» PROVIDED TEXT:
:::::

The Court was reluctant to find that the AEPA was unconstitutional because the Union had not taken its complaints to the Agriculture, Food and Rural Affairs Tribunal. The Court argued that until the Tribunal has an opportunity to rule on matters like “meaningful dialogue” and make remedial orders, the Court cannot ascertain that the AEPA violates section 2(d).
What does this ruling mean for agricultural workers in Ontario? Likely, very little. The real test of the AEPA will come when complaints are filed to the Tribunal. If the Tribunal imposes on employers an obligation to meet the Union, to engage in negotiations in good faith, we may see some improvement. However, the fact is that the Act, even on the Court’s read, still permits employers to deal with multiple representatives (including “company unions”), does not require the parties to attempt to reach an agreement and does not provide a process to resolve impasses. These are all vital parts of any viable labour relations regime.
As you flip your marinated portabella mushroom on the BBQ, think about the fact that the workers who grew that mushroom are condemned to live in a 19th century labour relations regime solely because their factory is deemed “agricultural.” You should also consider the fact that a large portion of farm workers in Ontario are also oversees migrant workers denied many of the basic benefits and protections of Canadian workers. If most farm workers from the Annapolis Valley to the Okanagan are able to form unions, why can’t the folks in Kingsville and Chatham? I think the Court here got it wrong. What do you think?

:::::

Could you return, word for word, the part of the text on the Ontario farm labor ruling starting with "What does this" and going on through "labour relations regime."?

:::::

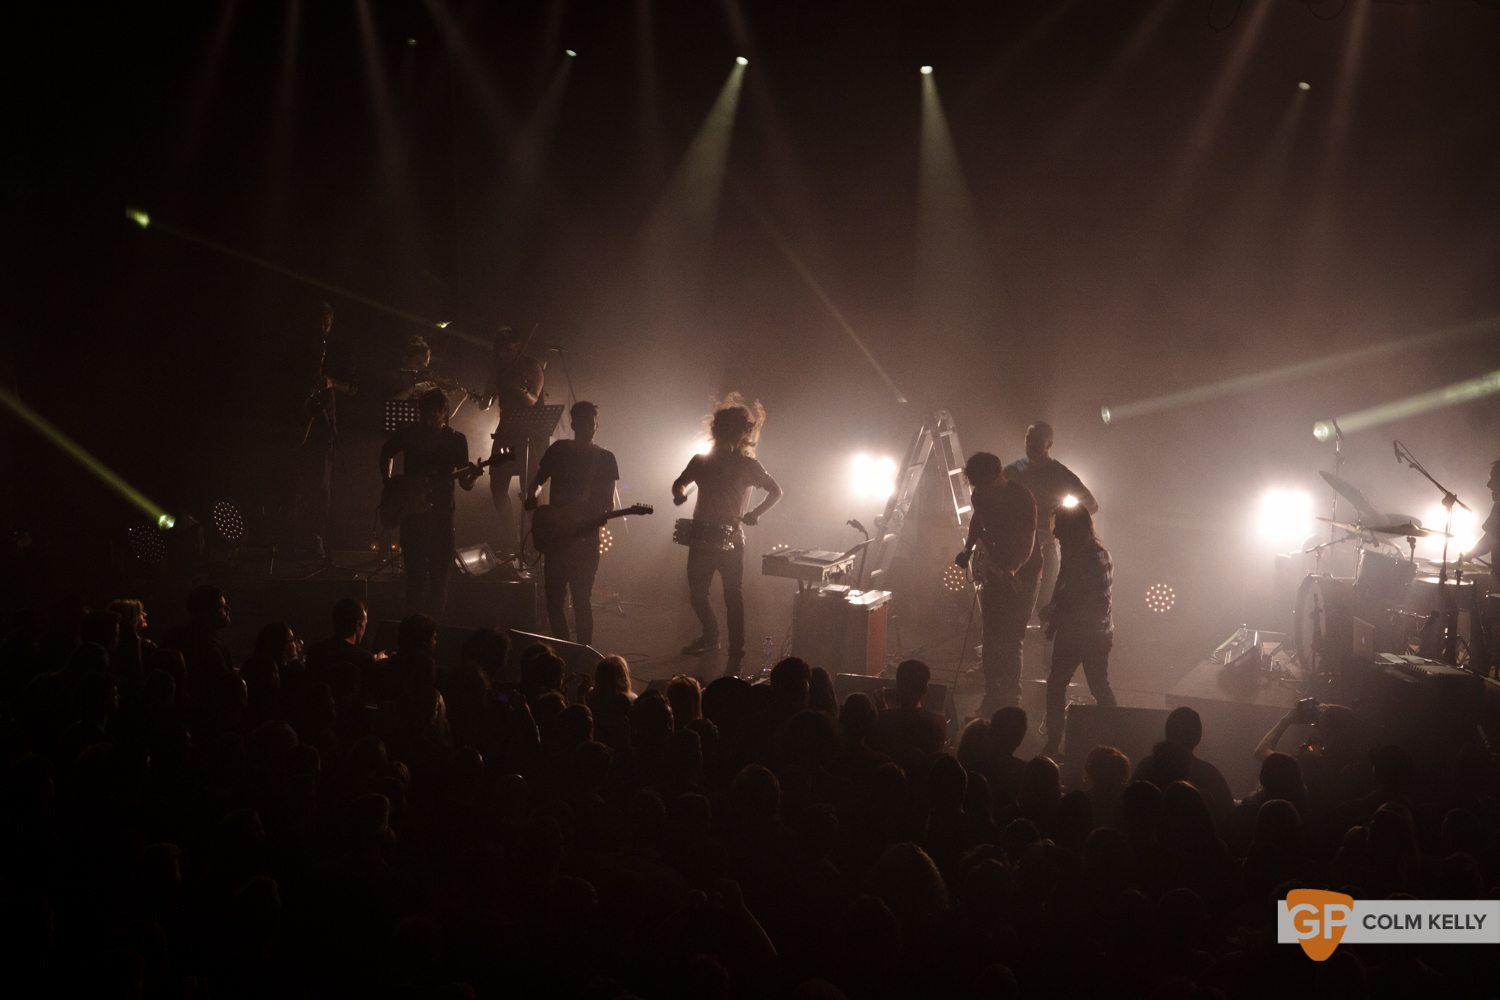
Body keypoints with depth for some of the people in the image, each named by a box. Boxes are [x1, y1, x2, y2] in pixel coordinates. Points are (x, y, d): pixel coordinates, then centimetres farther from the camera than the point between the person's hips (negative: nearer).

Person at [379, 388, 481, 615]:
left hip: (440, 512, -1)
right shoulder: (408, 434, 3)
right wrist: (388, 484, 10)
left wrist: (472, 475, -21)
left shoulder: (455, 440, 1)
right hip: (412, 510, 1)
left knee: (439, 573, -3)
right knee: (415, 573, 0)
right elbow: (387, 454, 23)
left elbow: (465, 484, 1)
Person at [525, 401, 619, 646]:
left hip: (585, 537, -2)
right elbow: (536, 482, 12)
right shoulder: (559, 450, 10)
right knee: (554, 598, 2)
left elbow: (606, 504, 0)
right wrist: (532, 498, -12)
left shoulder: (605, 458, 4)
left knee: (581, 599, -7)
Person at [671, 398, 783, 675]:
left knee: (732, 597, -8)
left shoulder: (748, 465, 0)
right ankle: (710, 637, 35)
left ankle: (735, 656, -6)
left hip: (731, 539, -4)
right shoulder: (701, 461, 10)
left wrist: (756, 513, -7)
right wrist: (679, 494, -2)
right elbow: (679, 484, 21)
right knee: (696, 594, 11)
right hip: (701, 537, 4)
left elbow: (775, 491, 6)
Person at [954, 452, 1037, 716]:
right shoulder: (980, 496, -3)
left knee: (1010, 639, -10)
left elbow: (1027, 545, -24)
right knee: (989, 637, 7)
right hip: (992, 568, 6)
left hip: (1020, 573, -6)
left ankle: (1009, 699, -1)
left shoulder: (1022, 500, -23)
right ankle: (993, 697, 17)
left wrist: (1012, 569, -41)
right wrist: (968, 549, 3)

:::::

» RESPONSE AREA:
What does this ruling mean for agricultural workers in Ontario? Likely, very little. The real test of the AEPA will come when complaints are filed to the Tribunal. If the Tribunal imposes on employers an obligation to meet the Union, to engage in negotiations in good faith, we may see some improvement. However, the fact is that the Act, even on the Court’s read, still permits employers to deal with multiple representatives (including “company unions”), does not require the parties to attempt to reach an agreement and does not provide a process to resolve impasses. These are all vital parts of any viable labour relations regime.